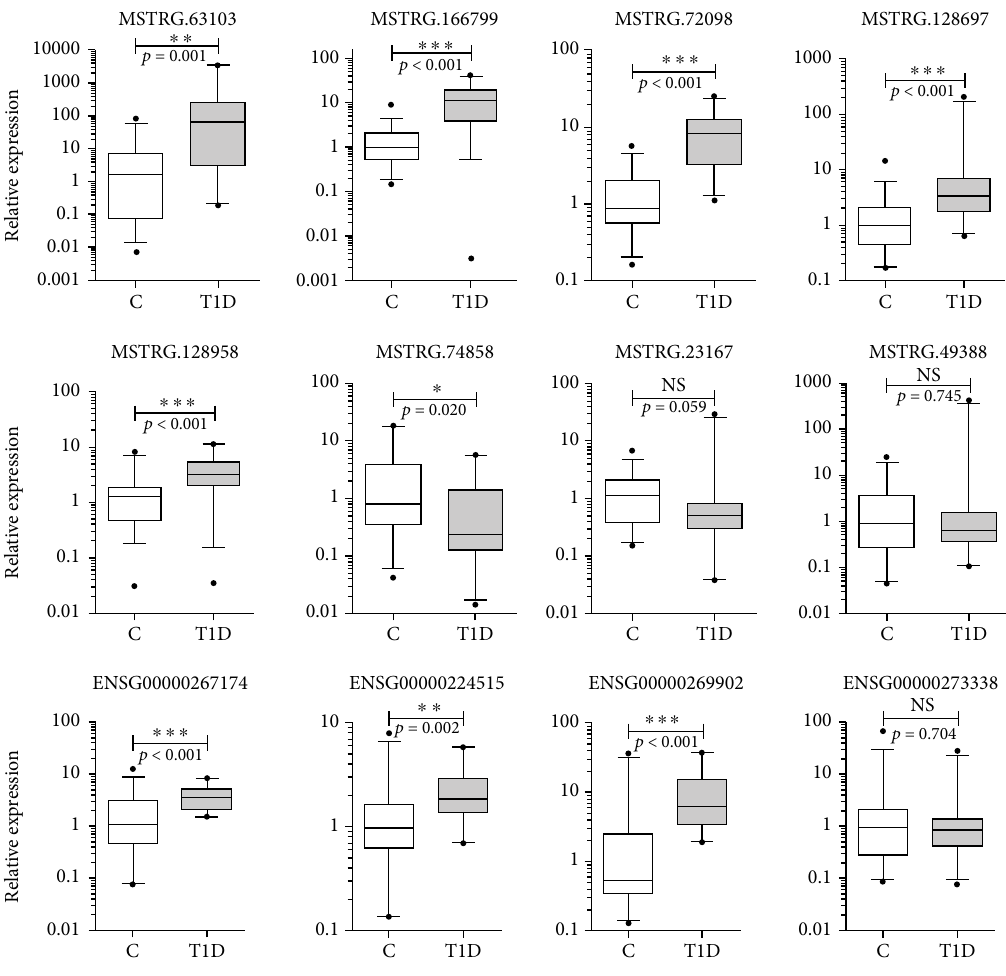
Figure 6: Results of 12 lncRNAs con fi rmed in the validation cohort by qPCR. There are 9 lncRNAs that showed signi fi cant di ff erences in expression levels between T1D patients ( n = 23 ) and healthy controls ( n = 36 ). NS: no signi fi cant di ff erence. ∗ indicates signi fi cant di ff erence with p < 0 : 05 and ∗∗ indicates p < 0 : 01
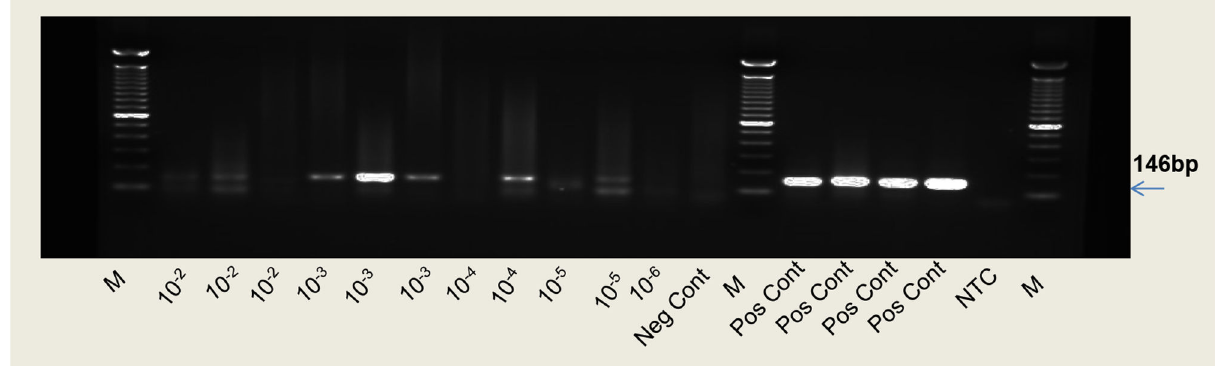
Figure 6. Sensitivity of MUP-uPA/SCID/Bg mice inoculated with HCV plasma derived from infected chimpanzee. Infection was determined by nested PCR on HCV RNA extracted from mouse sera. A 146bp nPCR product was detected by agarose gel electrophoresis. The lanes represent sera from mice inoculated serial 10-fold dilutions of an HCV infected chimpanzee serum that contained 10 4.5 CID50/mL.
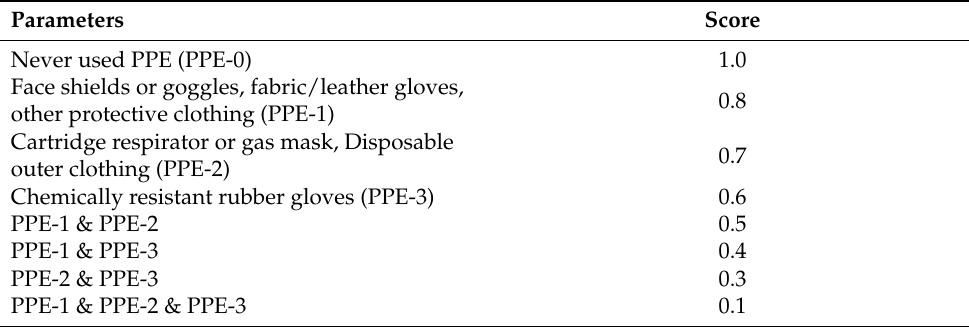
Table 1. Scoring for personal protective equipment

Work order:
Everything above except the pictures needs to be reproduced exactly.

Solution:
Figure 6: Results of 12 lncRNAs con fi rmed in the validation cohort by qPCR. There are 9 lncRNAs that showed signi fi cant di ff erences in expression levels between T1D patients ( n = 23 ) and healthy controls ( n = 36 ). NS: no signi fi cant di ff erence. ∗ indicates signi fi cant di ff erence with p < 0 : 05 and ∗∗ indicates p < 0 : 01
Figure 6. Sensitivity of MUP-uPA/SCID/Bg mice inoculated with HCV plasma derived from infected chimpanzee. Infection was determined by nested PCR on HCV RNA extracted from mouse sera. A 146bp nPCR product was detected by agarose gel electrophoresis. The lanes represent sera from mice inoculated serial 10-fold dilutions of an HCV infected chimpanzee serum that contained 10 4.5 CID50/mL.
Table 1. Scoring for personal protective equipment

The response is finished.